Although there has been much speculation about kids purported rejection of whole grain school lunch options, over at Oakland’s Allendale Elementary, the kids had another opinion to express.
In an official “dot” survey taken over the course of three lunch periods, the kids at Allendale Elementary overwhelmingly voted that they either “loved” or “liked” the whole grain Mac n’ Cheese they taste tested with our OWW elbow pasta. You can imagine how our hearts nearly burst when the photo of our certified sticker approval arrived.

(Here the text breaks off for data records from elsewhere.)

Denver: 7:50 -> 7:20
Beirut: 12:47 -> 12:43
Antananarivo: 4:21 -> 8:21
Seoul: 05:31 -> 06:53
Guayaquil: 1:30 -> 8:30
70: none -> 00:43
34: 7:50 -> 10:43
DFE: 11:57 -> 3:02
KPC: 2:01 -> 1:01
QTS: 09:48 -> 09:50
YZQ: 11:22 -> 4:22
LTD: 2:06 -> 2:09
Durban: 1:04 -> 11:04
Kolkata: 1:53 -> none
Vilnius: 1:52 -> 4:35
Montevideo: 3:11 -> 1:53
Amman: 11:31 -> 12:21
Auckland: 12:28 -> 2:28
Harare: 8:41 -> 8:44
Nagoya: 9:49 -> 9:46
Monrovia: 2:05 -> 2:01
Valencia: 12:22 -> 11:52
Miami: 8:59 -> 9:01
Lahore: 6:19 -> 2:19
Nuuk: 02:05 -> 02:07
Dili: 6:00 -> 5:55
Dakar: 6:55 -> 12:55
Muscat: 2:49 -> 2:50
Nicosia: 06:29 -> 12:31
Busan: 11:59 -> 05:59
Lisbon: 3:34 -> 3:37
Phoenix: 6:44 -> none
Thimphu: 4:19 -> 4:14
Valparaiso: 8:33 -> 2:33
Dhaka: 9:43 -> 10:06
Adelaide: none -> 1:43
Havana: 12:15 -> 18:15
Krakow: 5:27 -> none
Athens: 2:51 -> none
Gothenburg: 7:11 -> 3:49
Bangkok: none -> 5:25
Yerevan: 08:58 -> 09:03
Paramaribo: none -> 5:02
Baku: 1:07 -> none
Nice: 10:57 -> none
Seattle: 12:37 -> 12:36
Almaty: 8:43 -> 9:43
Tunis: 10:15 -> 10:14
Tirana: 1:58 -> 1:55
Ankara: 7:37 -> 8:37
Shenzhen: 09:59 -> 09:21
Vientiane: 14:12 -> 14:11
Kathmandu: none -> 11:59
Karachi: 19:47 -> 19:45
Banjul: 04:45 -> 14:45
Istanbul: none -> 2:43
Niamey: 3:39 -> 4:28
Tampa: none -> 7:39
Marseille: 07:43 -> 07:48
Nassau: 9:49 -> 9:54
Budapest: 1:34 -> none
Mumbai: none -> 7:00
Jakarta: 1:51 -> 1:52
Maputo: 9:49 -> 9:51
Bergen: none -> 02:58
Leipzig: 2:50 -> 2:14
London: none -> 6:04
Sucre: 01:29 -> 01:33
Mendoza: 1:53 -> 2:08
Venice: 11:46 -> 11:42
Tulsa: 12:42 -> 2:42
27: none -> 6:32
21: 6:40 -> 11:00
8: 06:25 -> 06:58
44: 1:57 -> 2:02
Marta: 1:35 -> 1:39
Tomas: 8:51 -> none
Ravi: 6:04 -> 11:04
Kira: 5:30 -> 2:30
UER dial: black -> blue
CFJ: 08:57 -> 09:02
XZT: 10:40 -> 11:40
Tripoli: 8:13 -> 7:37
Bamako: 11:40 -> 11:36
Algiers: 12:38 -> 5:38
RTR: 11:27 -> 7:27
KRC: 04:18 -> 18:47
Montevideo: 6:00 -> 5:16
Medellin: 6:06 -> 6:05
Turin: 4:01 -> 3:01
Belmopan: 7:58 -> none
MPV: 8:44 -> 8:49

Although many have cautioned us of the difficulties we face in making affordable, delicious, and nutritious local whole grains available to local schools due to a plethora of obstacles such as: distribution and budget issues, kids reception of whole grain, institutional restrictions, et al – we have remained committed to our vision.
Late this summer, we reached out to the Oakland Unified School District – renowned for their involvement and leadership in the Farm to School and “local food for local kids” movements – to see if there might be a way to partner to taste test our 100% California-grown whole grain pasta. We saw our whole grain elbow pasta as the perfect fit for their “California Thursday” program – a collaboration with the Center for Ecoliteracy that highlights freshly prepared school meals sourced entirely from California growers and producers.
Although the logistics of the taste test took until December to sort out, we are tremendously grateful to have received support from both Oakland Unified School District (OUSD) and Community Alliance with Family Farmers (CAFF) in making it happen – which just goes to show what is possible when community bands together to achieve shared goals.
Since the 2009-2010 school year, OUSD and CAFF have partnered “in an on-going process of community engagement with regards to improving school food for Oakland students.” With the help of a grant from the California Department of Food and Agriculture, this partnership has resulted in the implementation of a Farm to School program which includes: investigating the feasibility of contracting with local vendors that feature sustainable products, increasing local produce procurement, increasing the number of school menus that incorporate and identify local produce, educating school communities about the importance of local farms, and much more.
We are honored that Community Grains has had the opportunity to participate in these endeavors. This is just the beginning of where we hope to go in developing our relationship with local schools and in educating on the importance of true whole grains in school lunches, but it is a very exciting beginning at that.